SpecMap: Hierarchical LLM Agent for Datasheet-to-Code Traceability Link Recovery in Systems Engineering

Establishing precise traceability between embedded systems datasheets and their corresponding code implementations remains a fundamental challenge in systems engineering, particularly for low-level software where manual mapping between specification documents and large code repositories is infeasible. Existing Traceability Link Recovery approaches primarily rely on lexical similarity and information retrieval techniques, which struggle to capture the semantic, structural, and symbol level relationships prevalent in embedded systems software. We present a hierarchical datasheet-to-code mapping methodology that employs large language models for semantic analysis while explicitly structuring the traceability process across multiple abstraction levels. Rather than performing direct specification-to-code matching, the proposed approach progressively narrows the search space through repository-level structure inference, file-level relevance estimation, and fine-grained symbollevel alignment. The method extends beyond function-centric mapping by explicitly covering macros, structs, constants, configuration parameters, and register definitions commonly found in systems-level C/C++ codebases. We evaluate the approach on multiple open-source embedded systems repositories using manually curated datasheet-to-code ground truth. Experimental results show substantial improvements over traditional information-retrieval-based baselines, achieving up to 73.3% file mapping accuracy. We significantly reduce computational overhead, lowering total LLM token consumption by 84% and end-to-end runtime by approximately 80%. This methodology supports automated analysis of large embedded software systems and enables downstream applications such as training data generation for systems-aware machine learning models, standards compliance verification, and large-scale specification coverage analysis.

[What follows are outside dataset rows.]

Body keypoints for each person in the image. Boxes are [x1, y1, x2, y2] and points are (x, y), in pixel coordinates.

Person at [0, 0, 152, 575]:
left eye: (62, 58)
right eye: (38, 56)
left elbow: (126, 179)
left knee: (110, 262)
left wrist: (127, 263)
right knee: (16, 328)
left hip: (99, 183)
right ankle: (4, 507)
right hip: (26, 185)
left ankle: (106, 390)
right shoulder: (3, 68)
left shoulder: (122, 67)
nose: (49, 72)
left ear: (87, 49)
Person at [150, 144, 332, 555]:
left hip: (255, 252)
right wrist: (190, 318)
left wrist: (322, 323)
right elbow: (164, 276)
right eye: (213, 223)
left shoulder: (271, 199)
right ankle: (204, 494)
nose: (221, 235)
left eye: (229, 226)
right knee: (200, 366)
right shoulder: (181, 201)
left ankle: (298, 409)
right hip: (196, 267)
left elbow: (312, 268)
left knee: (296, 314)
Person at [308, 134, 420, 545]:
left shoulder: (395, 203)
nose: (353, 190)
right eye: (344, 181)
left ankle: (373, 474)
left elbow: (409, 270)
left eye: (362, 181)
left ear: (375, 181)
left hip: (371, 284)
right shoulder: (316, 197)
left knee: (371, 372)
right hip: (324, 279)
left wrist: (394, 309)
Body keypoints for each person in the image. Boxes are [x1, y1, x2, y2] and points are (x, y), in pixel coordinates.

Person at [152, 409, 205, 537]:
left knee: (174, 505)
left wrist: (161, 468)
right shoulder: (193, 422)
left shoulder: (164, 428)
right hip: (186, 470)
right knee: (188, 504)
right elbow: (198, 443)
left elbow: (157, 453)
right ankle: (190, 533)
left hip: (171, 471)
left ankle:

翻译：在系统工程中，建立嵌入式系统数据表与其对应代码实现之间的精确可追溯性仍然是一个根本性挑战，特别是在底层软件领域，由于规范文档与大型代码库之间的人工映射难以实现。现有的可追溯性链接恢复方法主要依赖于词汇相似性和信息检索技术，这些方法难以捕捉嵌入式系统软件中普遍存在的语义、结构和符号级别的关系。我们提出了一种分层的数据表到代码映射方法，该方法利用大语言模型进行语义分析，同时在多个抽象级别上显式地构建可追溯性过程。所提出的方法并非直接进行规范到代码的匹配，而是通过仓库级别的结构推断、文件级别的相关性估计以及细粒度的符号级别对齐，逐步缩小搜索空间。该方法超越了以函数为中心的映射，明确涵盖了系统级C/C++代码库中常见的宏、结构体、常量、配置参数和寄存器定义。我们在多个开源嵌入式系统代码库上，使用人工整理的数据表到代码基准真值对该方法进行了评估。实验结果表明，相较于传统基于信息检索的基线方法，该方法取得了显著改进，文件映射准确率最高可达73.3%。我们显著降低了计算开销，将总LLM令牌消耗降低了84%，端到端运行时间减少了约80%。该方法支持对大型嵌入式软件系统进行自动化分析，并能够实现下游应用，例如为具备系统意识的机器学习模型生成训练数据、进行标准符合性验证以及进行大规模规范覆盖分析。